MHCM students visit Harvard Chan School six times per year during their two-year-long course of study. The rest of the program’s coursework is conducted online.
During her first visit to campus, Al Rowas made meaningful connections with her classmates. They plan to stay in touch over WhatsApp and formed study groups that they plan to keep up when they return to their home cities.
Like Al Rowas, who has worked as a clinician and health care leader, the other students in the program are mid-career physicians looking to advance their leadership skills. The MHCM program attracts chairs of hospital departments, chief medical officers, health care startup founders, and other physician leaders from across the U.S. and around the world.
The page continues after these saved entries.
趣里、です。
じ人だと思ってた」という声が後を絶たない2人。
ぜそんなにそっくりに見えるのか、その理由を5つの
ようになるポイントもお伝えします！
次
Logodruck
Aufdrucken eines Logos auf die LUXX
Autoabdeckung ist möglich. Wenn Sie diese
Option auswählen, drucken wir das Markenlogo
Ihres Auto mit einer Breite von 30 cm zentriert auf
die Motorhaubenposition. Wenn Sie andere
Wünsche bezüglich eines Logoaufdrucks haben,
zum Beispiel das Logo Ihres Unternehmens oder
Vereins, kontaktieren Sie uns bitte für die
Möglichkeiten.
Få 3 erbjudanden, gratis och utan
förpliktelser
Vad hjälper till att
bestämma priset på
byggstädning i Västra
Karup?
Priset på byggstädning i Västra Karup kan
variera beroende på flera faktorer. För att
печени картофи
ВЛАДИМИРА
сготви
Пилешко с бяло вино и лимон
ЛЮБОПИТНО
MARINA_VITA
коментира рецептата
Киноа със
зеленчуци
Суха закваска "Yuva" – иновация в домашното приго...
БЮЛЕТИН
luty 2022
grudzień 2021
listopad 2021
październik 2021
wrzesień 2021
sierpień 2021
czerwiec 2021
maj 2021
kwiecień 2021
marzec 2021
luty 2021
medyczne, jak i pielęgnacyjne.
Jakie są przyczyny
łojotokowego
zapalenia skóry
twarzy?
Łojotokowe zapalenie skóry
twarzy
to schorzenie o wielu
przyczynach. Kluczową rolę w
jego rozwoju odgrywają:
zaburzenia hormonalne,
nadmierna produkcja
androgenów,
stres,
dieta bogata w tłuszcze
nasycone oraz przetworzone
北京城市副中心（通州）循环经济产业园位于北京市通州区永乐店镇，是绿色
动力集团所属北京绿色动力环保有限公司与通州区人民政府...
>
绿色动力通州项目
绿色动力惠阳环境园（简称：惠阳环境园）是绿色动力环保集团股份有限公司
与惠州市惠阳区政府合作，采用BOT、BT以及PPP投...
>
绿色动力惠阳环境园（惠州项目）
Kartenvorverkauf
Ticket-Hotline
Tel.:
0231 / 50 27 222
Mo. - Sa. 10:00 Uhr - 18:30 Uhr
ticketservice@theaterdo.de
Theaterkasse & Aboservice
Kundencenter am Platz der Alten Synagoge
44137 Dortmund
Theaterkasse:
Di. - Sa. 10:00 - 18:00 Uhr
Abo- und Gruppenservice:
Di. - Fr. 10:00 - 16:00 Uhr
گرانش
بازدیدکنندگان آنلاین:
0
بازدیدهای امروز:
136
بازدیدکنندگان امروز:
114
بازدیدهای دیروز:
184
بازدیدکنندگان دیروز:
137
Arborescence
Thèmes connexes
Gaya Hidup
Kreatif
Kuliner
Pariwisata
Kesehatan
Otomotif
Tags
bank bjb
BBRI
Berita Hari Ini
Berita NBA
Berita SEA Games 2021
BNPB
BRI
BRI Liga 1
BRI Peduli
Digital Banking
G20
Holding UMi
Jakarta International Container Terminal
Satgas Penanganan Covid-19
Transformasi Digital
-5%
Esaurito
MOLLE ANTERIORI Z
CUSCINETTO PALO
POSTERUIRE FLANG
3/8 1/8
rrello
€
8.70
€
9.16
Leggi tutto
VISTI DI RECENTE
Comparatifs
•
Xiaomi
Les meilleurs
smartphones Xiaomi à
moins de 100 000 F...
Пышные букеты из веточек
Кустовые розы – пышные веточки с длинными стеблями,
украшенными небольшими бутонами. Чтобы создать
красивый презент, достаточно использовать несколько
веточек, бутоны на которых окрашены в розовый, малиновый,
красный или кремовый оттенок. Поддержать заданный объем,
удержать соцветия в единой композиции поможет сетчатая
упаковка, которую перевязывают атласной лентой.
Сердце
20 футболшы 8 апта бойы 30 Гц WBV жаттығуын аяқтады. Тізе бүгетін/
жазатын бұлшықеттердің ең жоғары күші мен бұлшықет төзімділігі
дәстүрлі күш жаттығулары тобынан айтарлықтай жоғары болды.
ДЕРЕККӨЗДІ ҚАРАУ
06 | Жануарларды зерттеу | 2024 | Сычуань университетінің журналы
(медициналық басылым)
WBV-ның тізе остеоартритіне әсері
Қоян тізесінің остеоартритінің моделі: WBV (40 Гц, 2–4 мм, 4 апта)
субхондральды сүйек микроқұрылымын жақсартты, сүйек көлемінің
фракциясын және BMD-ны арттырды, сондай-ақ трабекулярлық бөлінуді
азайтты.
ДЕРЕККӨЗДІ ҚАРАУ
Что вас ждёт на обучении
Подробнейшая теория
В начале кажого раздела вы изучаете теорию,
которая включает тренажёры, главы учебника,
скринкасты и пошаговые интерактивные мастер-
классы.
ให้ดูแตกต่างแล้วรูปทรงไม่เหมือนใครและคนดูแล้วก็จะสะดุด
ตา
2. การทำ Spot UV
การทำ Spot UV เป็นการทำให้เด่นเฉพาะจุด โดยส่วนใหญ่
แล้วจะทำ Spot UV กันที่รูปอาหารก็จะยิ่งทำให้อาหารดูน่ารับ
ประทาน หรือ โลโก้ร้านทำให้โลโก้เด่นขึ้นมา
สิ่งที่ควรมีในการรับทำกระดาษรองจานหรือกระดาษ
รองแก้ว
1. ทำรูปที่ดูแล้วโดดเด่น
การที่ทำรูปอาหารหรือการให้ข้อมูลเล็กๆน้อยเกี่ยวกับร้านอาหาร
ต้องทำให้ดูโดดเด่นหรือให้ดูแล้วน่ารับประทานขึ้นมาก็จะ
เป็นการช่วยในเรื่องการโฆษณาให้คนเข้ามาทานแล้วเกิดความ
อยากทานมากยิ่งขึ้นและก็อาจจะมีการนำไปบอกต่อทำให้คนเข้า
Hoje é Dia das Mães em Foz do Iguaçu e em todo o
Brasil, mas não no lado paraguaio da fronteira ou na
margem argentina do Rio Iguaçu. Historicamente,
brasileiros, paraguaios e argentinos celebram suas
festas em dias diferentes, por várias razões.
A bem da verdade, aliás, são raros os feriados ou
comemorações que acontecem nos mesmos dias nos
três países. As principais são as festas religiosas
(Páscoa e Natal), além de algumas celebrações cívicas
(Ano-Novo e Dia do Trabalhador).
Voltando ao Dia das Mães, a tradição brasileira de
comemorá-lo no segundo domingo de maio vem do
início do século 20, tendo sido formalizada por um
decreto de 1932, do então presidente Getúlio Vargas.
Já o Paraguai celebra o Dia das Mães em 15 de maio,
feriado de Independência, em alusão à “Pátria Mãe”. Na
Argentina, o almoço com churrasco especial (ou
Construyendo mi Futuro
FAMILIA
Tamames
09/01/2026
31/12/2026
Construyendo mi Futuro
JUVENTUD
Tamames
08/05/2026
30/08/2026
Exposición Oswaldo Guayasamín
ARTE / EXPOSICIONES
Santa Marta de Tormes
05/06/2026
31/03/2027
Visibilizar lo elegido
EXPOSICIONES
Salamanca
Al Rowas says that classroom discussions frequently spill into the lunch hour, driven by students’ shared passion for improving health care systems for patients and providers. Al Rowas says she has already benefitted from her classmates’ wide range of backgrounds and viewpoints.
“I think my favorite thing is when I change my mind about something. One of the discussions in class actually changed my mind about how I think about physician burnout,” she says. “I learned a lot from the people that I had disagreed with and realized that I need to pay attention to that perspective.”
Al Rowas believes that the connections she has made through the program will be long-lasting and influential on her work going forward. “I now have 27 new friends and teachers and coaches and mentors for the rest of my life,” she said.